‘I have seen India broken and remade’: At 100, Brig Wazir Singh Choudhary remembers Partition, war, and hope
Born on April 20, 1925 (his military records made him two years younger), in Gujranwala, undivided Punjab, Choudhary had been studying engineering in Delhi when riots swept through Punjab.

The stench hit him first. In August 1947, twenty-two-year-old Wazir Singh Choudhary stood on the Amritsar platform, clutching a letter summoning him for an Indian Military Academy interview in Delhi. The station master had warned him there were no safe trains. The only one scheduled to leave was carrying the corpses of Muslim refugees massacred the night before, bound for Beas to be consigned to the river.
It was a choice between danger and despair. He climbed aboard. It seemed like eternity as the train rattled through the scorched Punjab countryside, past villages in flames, the silence broken only by the creak of the wheels and the muffled sobs of the living who travelled alongside the dead. At Beas, the bodies were unloaded, and Choudhary and a friend found a way onwards to Delhi. With no place to stay, he spent the night in an abandoned first-class railway compartment before walking into the Cantonment the next morning.
That grim journey was just one of many turning points in a life shaped by Partition, war, and service.
Born on April 20, 1925 (his military records made him two years younger), in Gujranwala, undivided Punjab, Choudhary had been studying engineering in Delhi when riots swept through Punjab. He returned home to find a changed Gujranwala — fear in the streets, mistrust between neighbours, and whispers of worse to come. His family moved to Arbang, a village five kilometres away, to his brother-in-law’s home.
Sensing the storm, the villagers armed themselves, set up pickets, and organised defences under the guidance of ex-servicemen and the local police. By early August, villages were falling to marauding mobs, their homes reduced to ash. From Arbang’s outskirts, they could see the orange glow of burning houses.
On the night of August 14, 1947, as India awoke to freedom, Arbang braced for an attack. Fate intervened when a military jeep from the Sikh Regiment, out on routine reconnaissance, passed through. They had not been sent for rescue, but the desperate pleas of the villagers moved them to act. Residents were ferried to a refugee camp in Gujranwala, saving them from certain slaughter.
From there, the Choudhary family was moved to Amritsar, housed in homes left empty by Muslims fleeing to Pakistan. It was a bitter reminder of the human cost of the subcontinent’s division.

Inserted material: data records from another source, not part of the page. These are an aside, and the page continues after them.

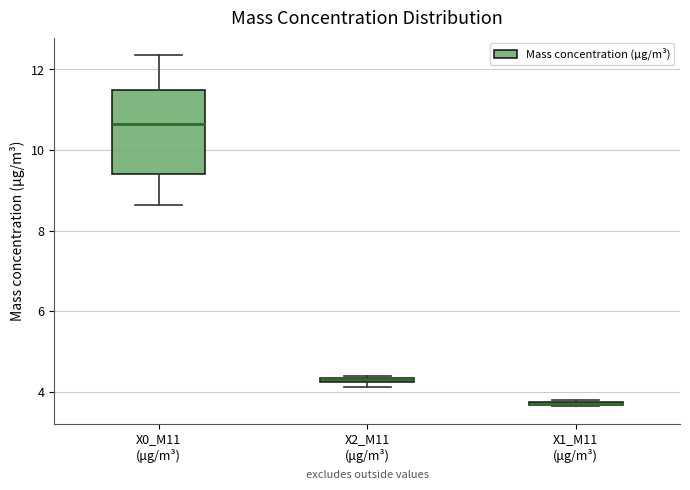

Comparing the boxes themselves (not the whiskers), which one is the tallest?

X0_M11 (μg/m³)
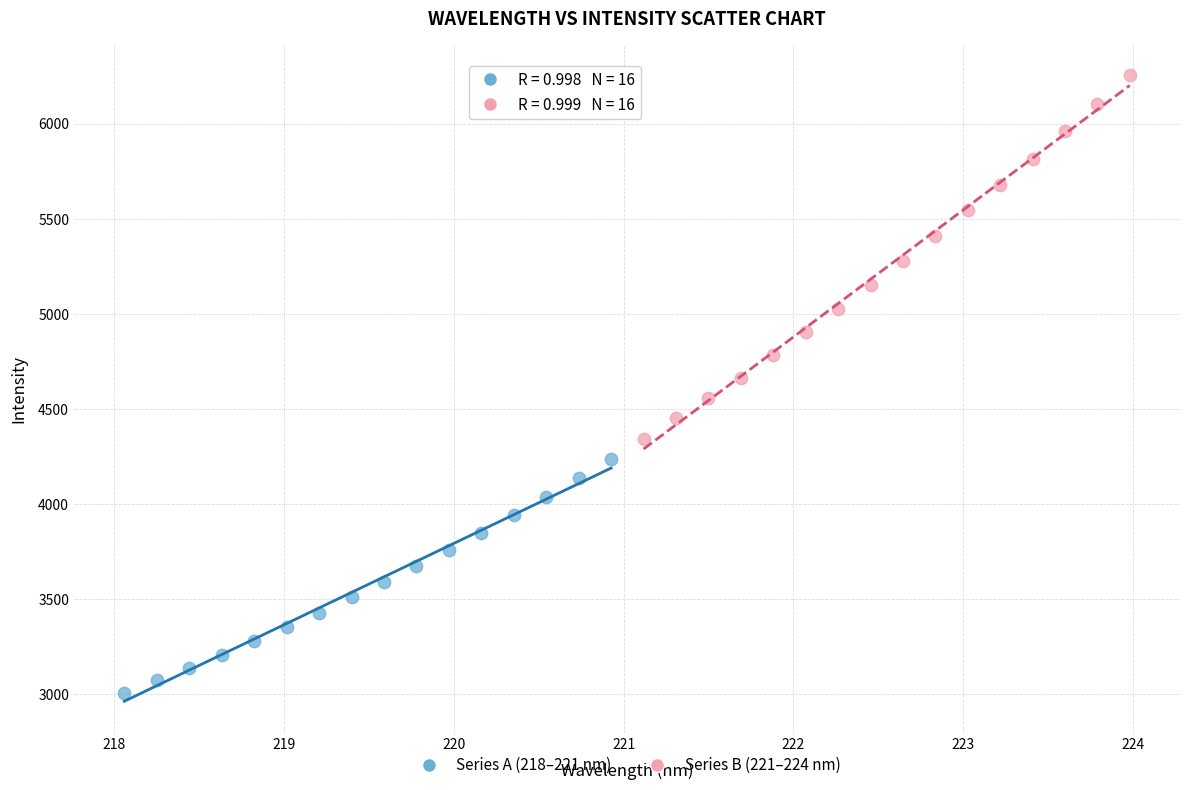

What are all the series names shown in the legend?

Series A (218–221 nm), Series B (221–224 nm)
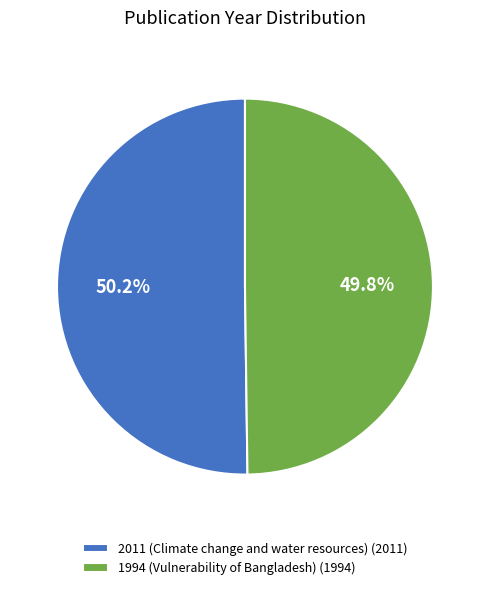

To the nearest percent, what is the combined percentage of 1994 (Vulnerability of Bangladesh) and 2011 (Climate change and water resources)?

100%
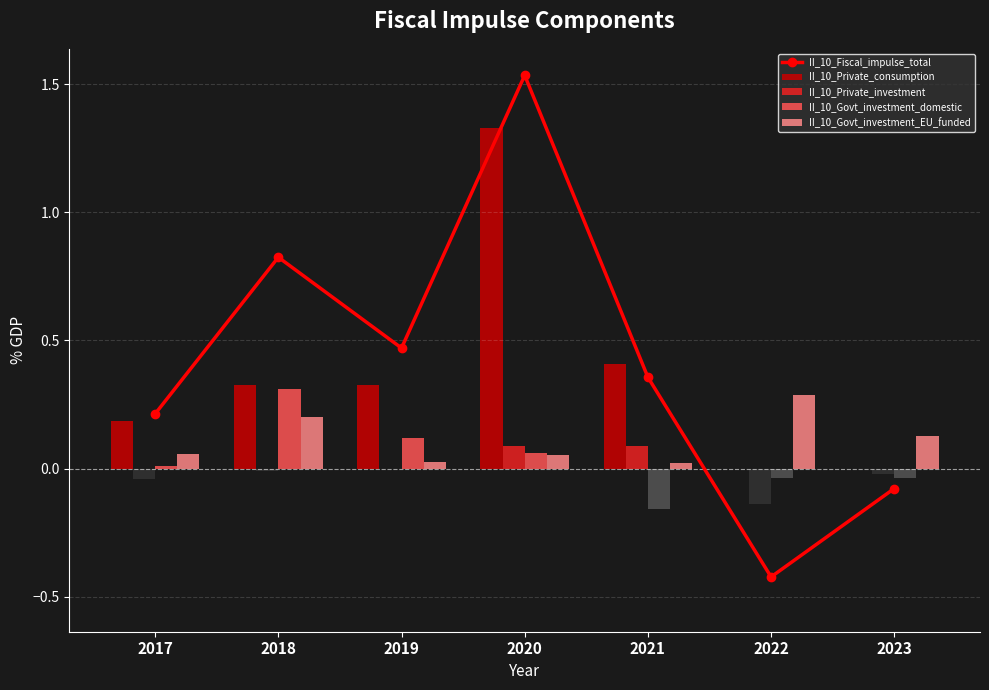

How many values in the II_10_Private_investment series exceed 0?

2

Violence still raged. “Religious hatred was tearing Punjab apart,” Brig Choudhary remembers. “It was a mass exodus. Every day, more people left. More homes were burned.”
His determination to join the Army did not waver. The IMA letter had arrived amid the chaos, and he was willing to risk everything to reach Delhi. That resolve would define his career. Selected for the technical graduate course, he passed out of IMA in December 1949 and was commissioned into the Corps of Electrical and Mechanical Engineers (EME).
For the next three decades, Choudhary served in peace and in conflict. He was in the 1965 war with Pakistan, and again in 1971, when his service earned him a Chief of Army Staff commendation. In 1979, he retired with the rank of brigadier.
Retirement brought no idleness. He became president of the Retired EME Officers’ Association for Chandigarh, Panchkula, and Mohali, and vice-president of SPOKE — the Society for Preservation of Kasauli and its Environment — working on conservation in Himachal Pradesh’s Kasauli Planning Area.
He also found joy in golf, winning trophies as an active member of the Chandigarh Golf Club.
At 100, Brigadier Wazir Singh Choudhary’s life stands as a testament to survival, courage, and service. From defending a small village during Partition to safeguarding India’s borders, from enduring the most harrowing journeys to building communities in peace, he remains a living chronicle of the nation’s journey.
“I have seen India broken and remade,” he says. “My advice to the new generation is simple. Never say die. Hold on to hope, hold on to courage, and hold on to your country.”